3. Often, once students board the bus, they imagine that they own it. Of course this is not the case - but this is no matter to the students who respond with, "we'll cram," and angry glares to being told that their group will push the number of passengers over the legal limit.

4. Students fail to recognize that the Drunk Bus owes them nothing. It is driven by people who, in order to drive drunkards around, have foregone their own right to drink on a weekend night. So your position - as a tipsy guy in loafers sitting on the floor of a bus, asking the driver to break the law so you don't have to call a cab - is not a position of authority. I don't care how hard you can cross your arms (or whose birthday it is).

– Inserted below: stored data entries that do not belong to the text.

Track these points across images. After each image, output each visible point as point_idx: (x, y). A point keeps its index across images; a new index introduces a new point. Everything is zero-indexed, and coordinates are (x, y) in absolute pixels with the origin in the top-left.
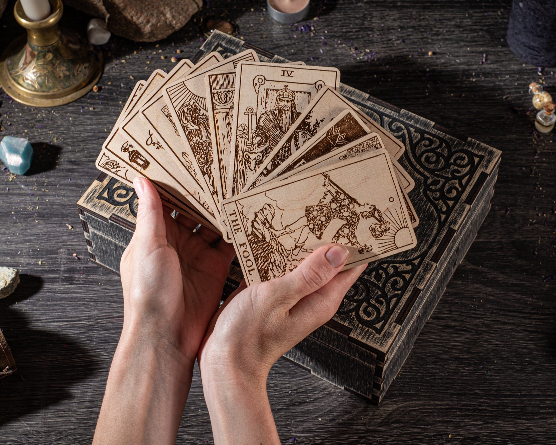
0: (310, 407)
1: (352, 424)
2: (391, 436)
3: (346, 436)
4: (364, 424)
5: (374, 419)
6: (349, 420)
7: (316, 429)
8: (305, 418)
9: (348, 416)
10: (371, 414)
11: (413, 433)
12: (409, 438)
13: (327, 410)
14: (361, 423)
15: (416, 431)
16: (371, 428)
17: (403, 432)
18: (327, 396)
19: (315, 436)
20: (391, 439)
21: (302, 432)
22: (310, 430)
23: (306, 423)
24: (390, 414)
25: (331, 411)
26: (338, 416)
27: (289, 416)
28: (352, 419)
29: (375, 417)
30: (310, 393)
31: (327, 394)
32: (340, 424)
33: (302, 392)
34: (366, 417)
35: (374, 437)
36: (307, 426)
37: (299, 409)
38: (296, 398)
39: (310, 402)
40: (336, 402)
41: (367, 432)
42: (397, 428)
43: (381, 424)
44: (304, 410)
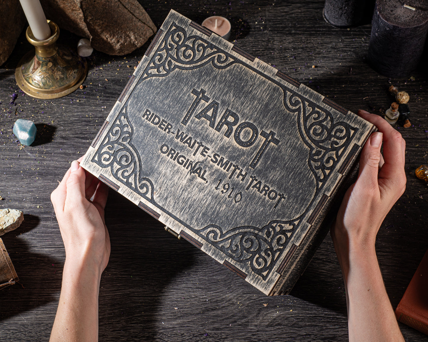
0: (219, 312)
1: (248, 326)
2: (275, 335)
3: (243, 333)
4: (256, 326)
5: (263, 322)
6: (246, 322)
7: (222, 328)
8: (216, 320)
9: (245, 319)
10: (261, 318)
11: (290, 333)
12: (287, 337)
13: (231, 315)
14: (254, 325)
15: (292, 331)
16: (261, 329)
17: (283, 332)
18: (231, 305)
19: (221, 333)
20: (274, 337)
21: (213, 330)
22: (218, 328)
23: (216, 323)
24: (275, 319)
25: (233, 316)
26: (238, 319)
27: (204, 318)
28: (248, 322)
29: (264, 321)
30: (219, 303)
31: (231, 304)
32: (239, 325)
33: (214, 302)
34: (258, 321)
35: (263, 335)
36: (216, 325)
37: (212, 313)
38: (209, 306)
39: (219, 309)
40: (237, 309)
41: (258, 331)
42: (279, 329)
43: (267, 326)
44: (214, 314)
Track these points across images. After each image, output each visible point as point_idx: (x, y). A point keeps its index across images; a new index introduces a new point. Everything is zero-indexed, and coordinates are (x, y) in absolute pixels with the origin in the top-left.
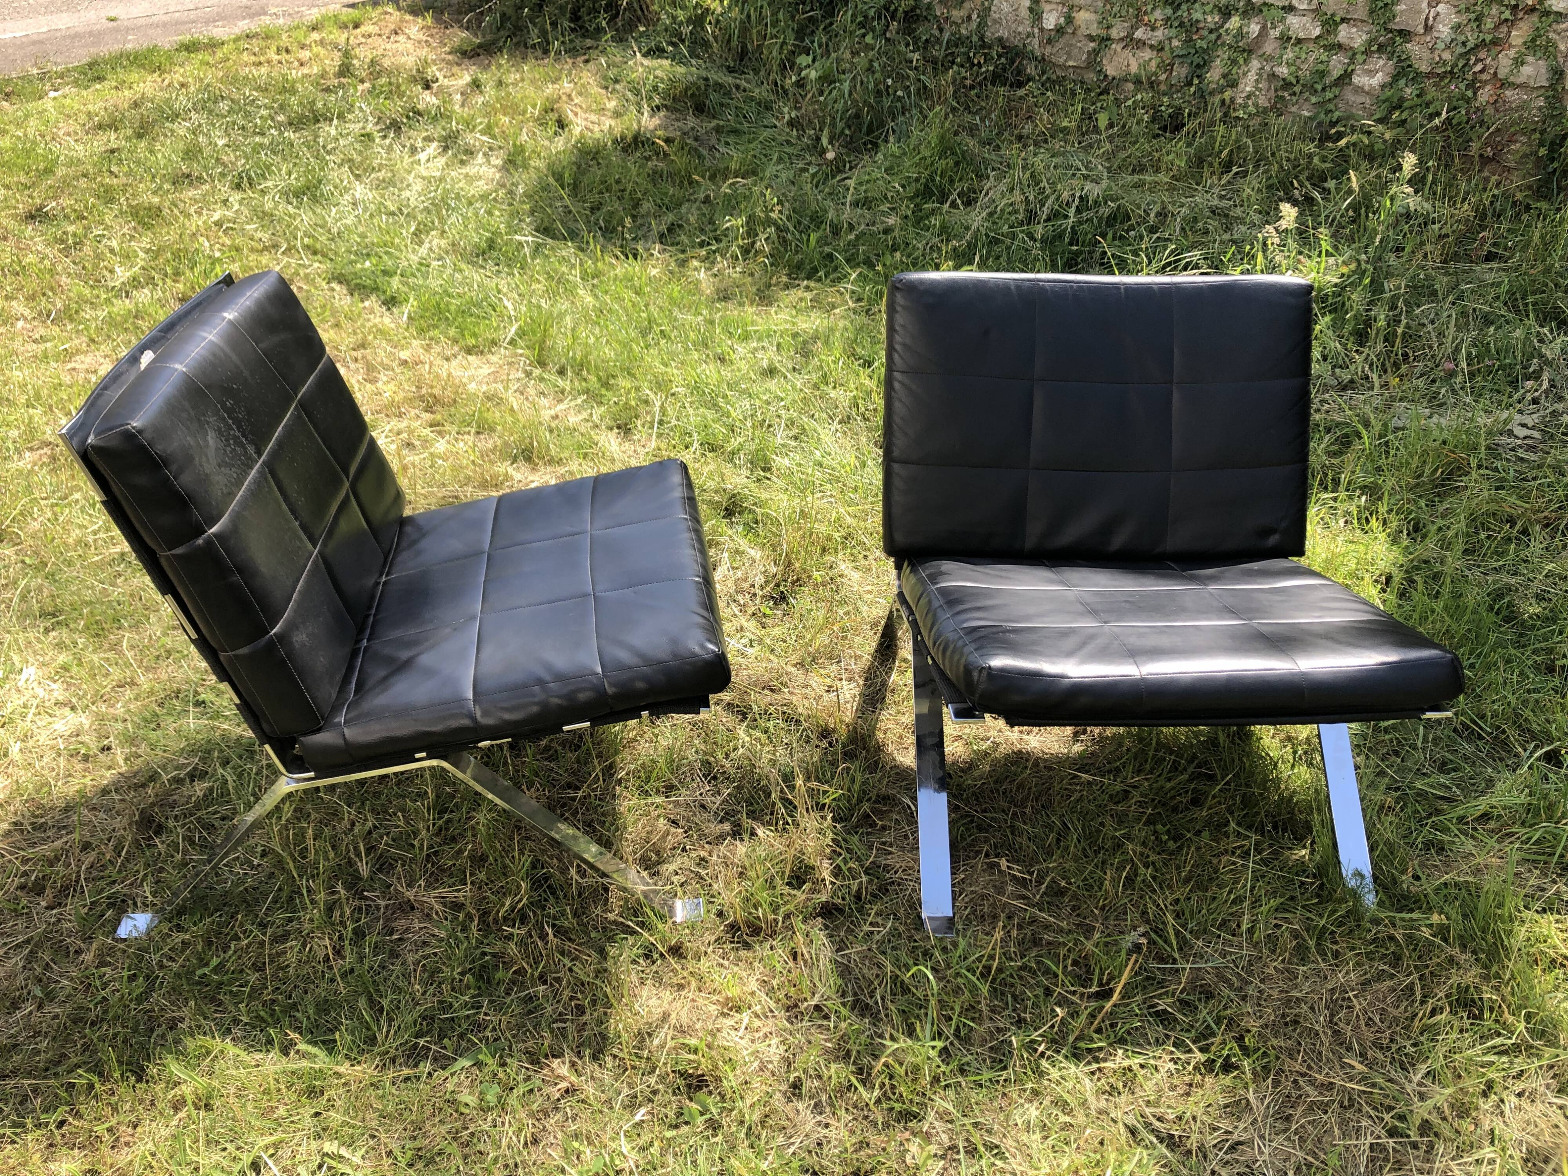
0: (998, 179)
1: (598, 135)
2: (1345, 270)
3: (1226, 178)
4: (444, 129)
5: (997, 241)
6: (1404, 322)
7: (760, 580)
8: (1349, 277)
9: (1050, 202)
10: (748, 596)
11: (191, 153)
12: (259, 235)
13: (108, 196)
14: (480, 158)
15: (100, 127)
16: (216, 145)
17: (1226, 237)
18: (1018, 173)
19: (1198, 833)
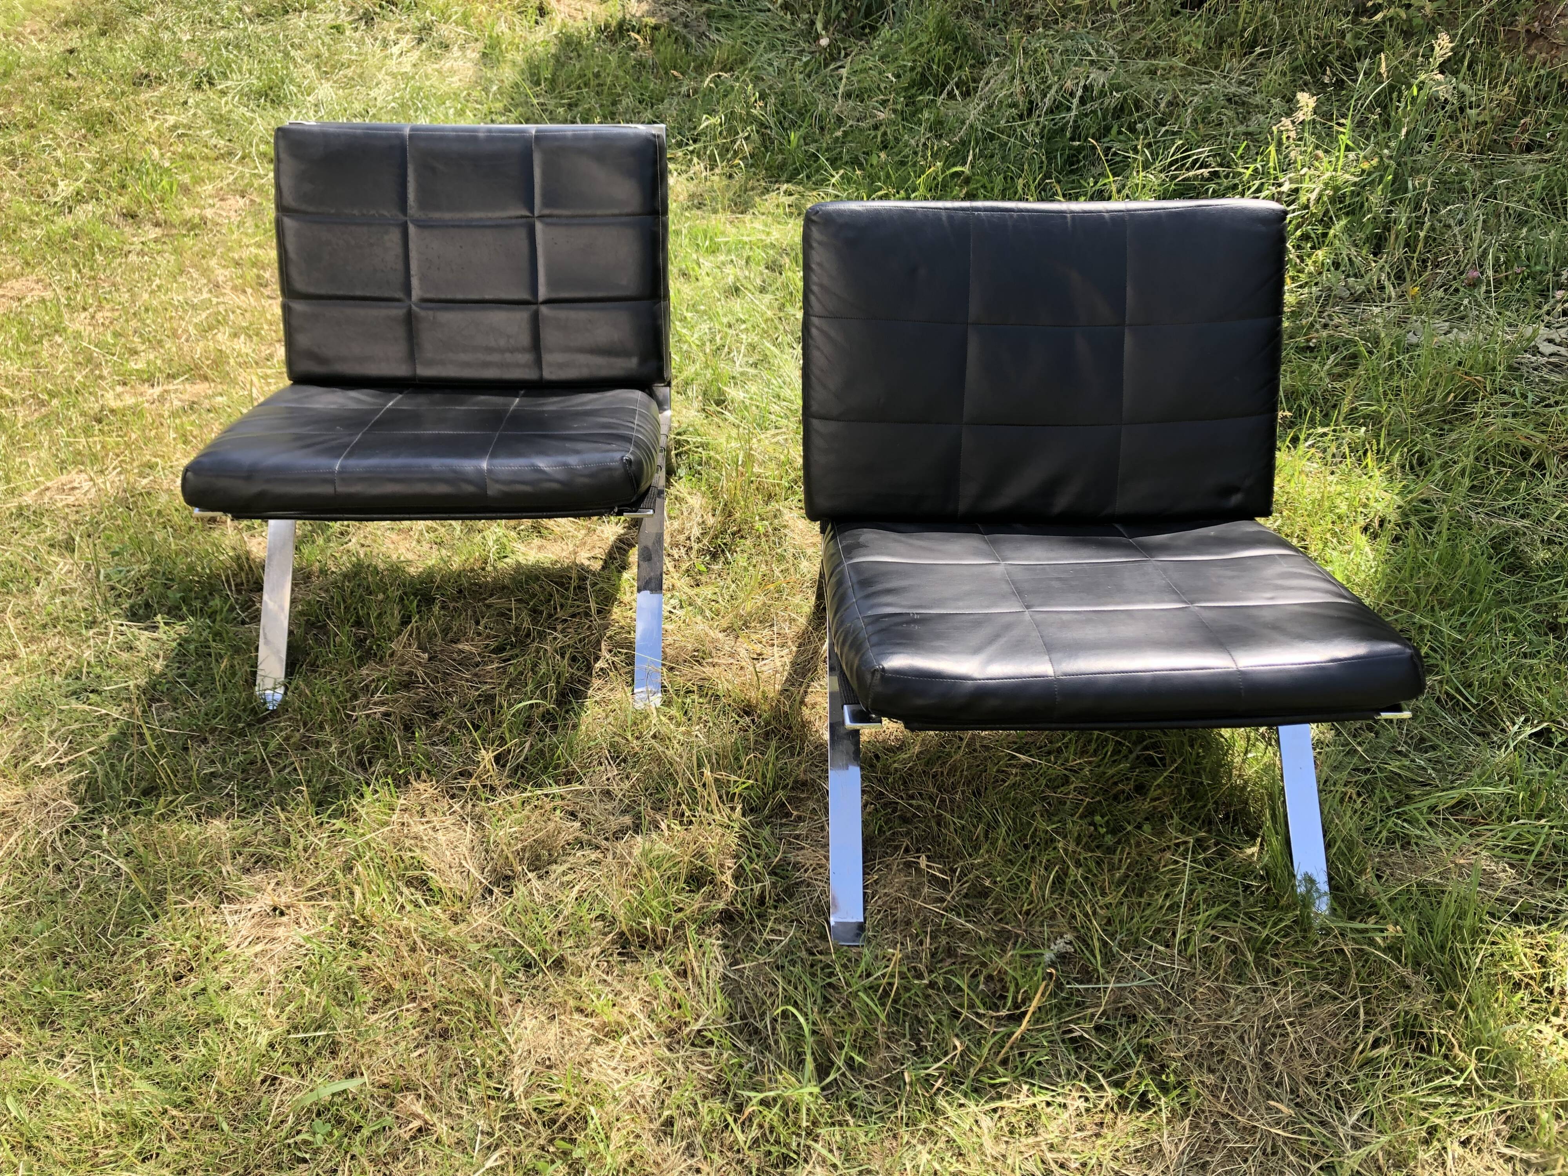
0: (1001, 65)
1: (580, 24)
2: (1366, 166)
3: (1245, 63)
4: (419, 20)
5: (992, 137)
6: (1427, 225)
7: (696, 532)
8: (1369, 174)
9: (1053, 91)
10: (683, 551)
11: (151, 51)
12: (214, 141)
13: (60, 102)
14: (455, 51)
15: (66, 23)
16: (180, 41)
17: (1241, 128)
18: (1019, 60)
19: (1139, 827)
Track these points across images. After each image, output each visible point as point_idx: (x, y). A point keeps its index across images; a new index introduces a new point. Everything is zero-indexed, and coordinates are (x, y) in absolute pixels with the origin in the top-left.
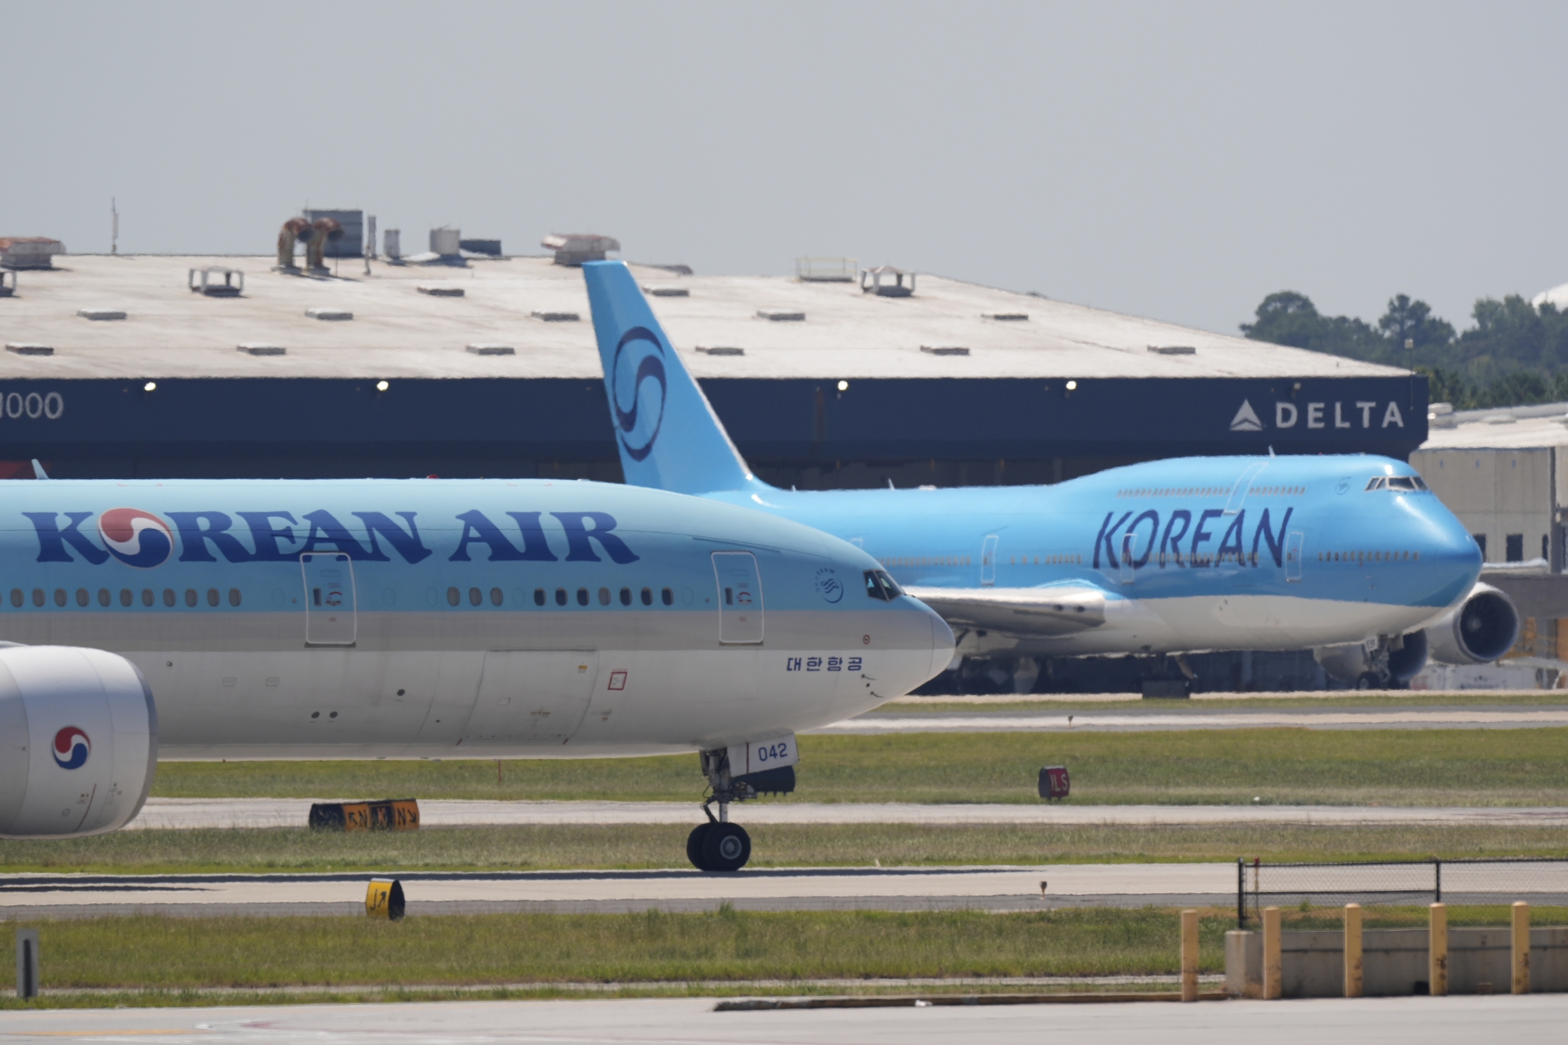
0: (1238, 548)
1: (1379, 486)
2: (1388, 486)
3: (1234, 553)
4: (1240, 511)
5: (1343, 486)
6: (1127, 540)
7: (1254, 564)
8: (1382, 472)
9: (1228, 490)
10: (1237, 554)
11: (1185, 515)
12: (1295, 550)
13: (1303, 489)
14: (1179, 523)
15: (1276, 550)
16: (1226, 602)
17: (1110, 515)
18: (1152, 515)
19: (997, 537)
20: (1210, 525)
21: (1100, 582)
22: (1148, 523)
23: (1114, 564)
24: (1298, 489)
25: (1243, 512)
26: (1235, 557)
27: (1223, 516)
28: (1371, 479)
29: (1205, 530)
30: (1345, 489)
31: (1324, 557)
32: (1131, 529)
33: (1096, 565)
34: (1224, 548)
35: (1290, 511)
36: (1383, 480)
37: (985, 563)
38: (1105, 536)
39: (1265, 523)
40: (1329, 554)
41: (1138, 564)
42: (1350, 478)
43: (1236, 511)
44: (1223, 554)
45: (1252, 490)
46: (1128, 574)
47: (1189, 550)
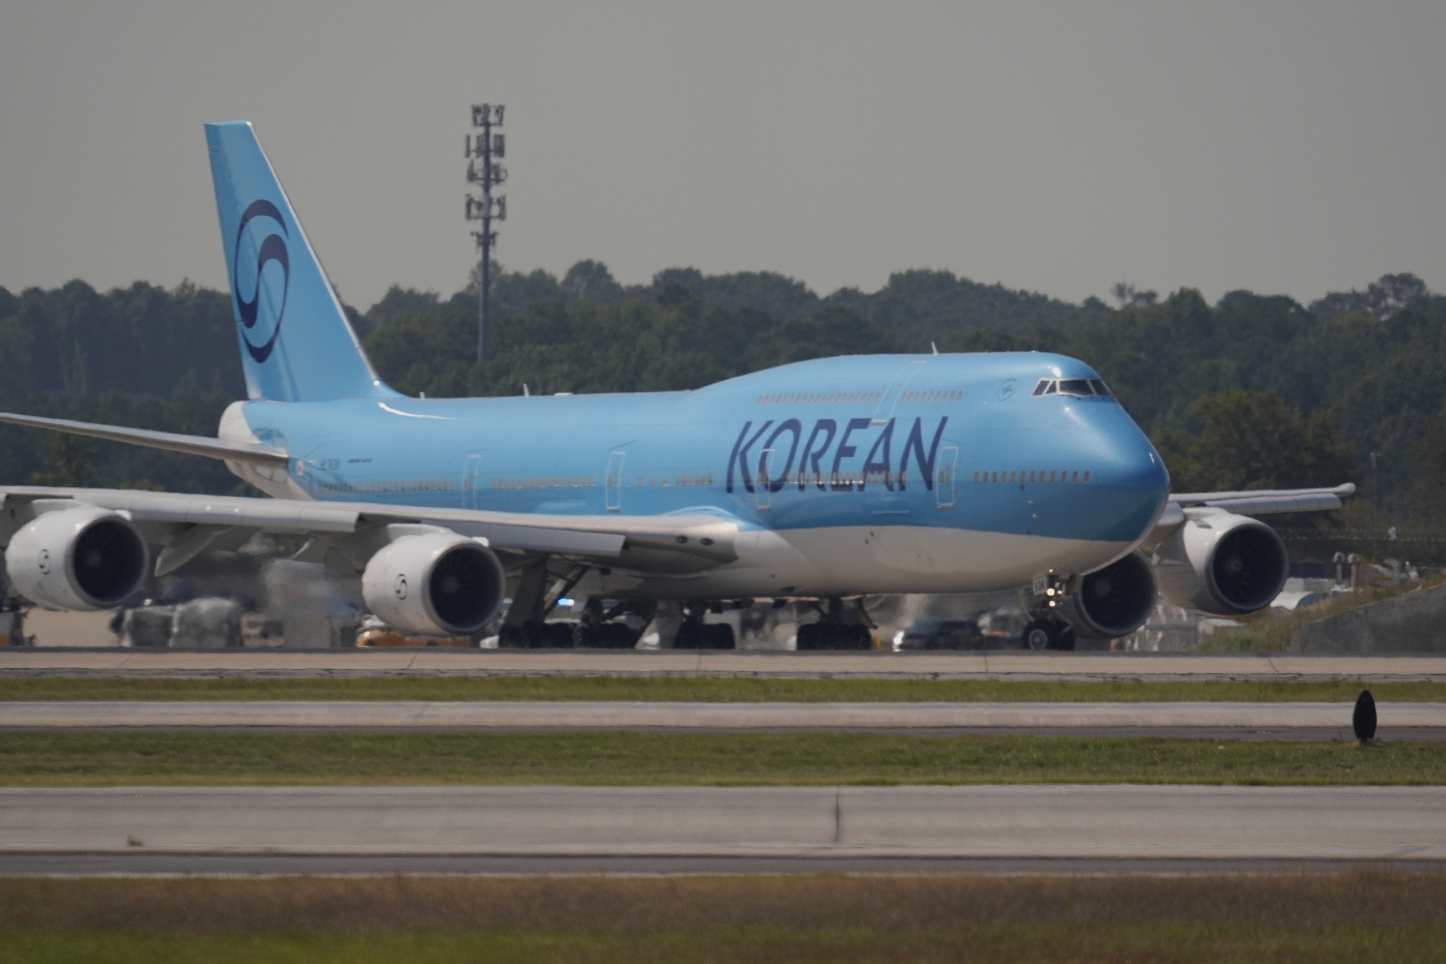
0: (885, 467)
1: (1049, 392)
2: (1059, 392)
3: (880, 472)
4: (890, 421)
5: (1008, 389)
6: (764, 456)
7: (902, 488)
8: (1052, 376)
9: (878, 395)
10: (884, 473)
11: (829, 425)
12: (948, 468)
13: (961, 393)
14: (823, 434)
15: (927, 467)
16: (872, 534)
17: (748, 425)
18: (793, 425)
19: (623, 453)
20: (857, 438)
21: (736, 512)
22: (788, 435)
23: (750, 489)
24: (957, 394)
25: (893, 421)
26: (880, 477)
27: (870, 427)
28: (1039, 382)
29: (849, 443)
30: (1009, 393)
31: (981, 478)
32: (768, 445)
33: (730, 490)
34: (869, 467)
35: (944, 420)
36: (1054, 383)
37: (610, 485)
38: (739, 453)
39: (915, 436)
40: (986, 474)
41: (776, 487)
42: (1015, 380)
43: (886, 421)
44: (869, 473)
45: (905, 394)
46: (766, 500)
47: (830, 468)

5. The whole van fits only a few more people than my car. Granted, I drive a big car, but it is worth noting that the Drunk Bus is neither spacious, current, nor even a van (much less a bus). It's a satire of a van. It's like something that was built to make fun of vans. None of this concerns Furman officials, who, when it was acquired, were too busy, say, building a completely self-sustaining swing set to appear on the cover of "Park Equipment Monthly."

Now that I have identified the problems, allow me to offer a solution: dispatch two "vans" at a time. I know we have two because another sits - unused - next to the Drunk Bus. One bus would take calls, but only from frat/baseball house comers and goers. And the other would be a shuttle that goes to and from downtown, operating on a regular - publicized - schedule. (The bus will be here at this time; first come, first serve; etc.)

This solution was offered by a passenger who was so incredibly, amazingly drunk that he couldn't remember where he lived at first. That drunk, and he came up with a better system than what we have now.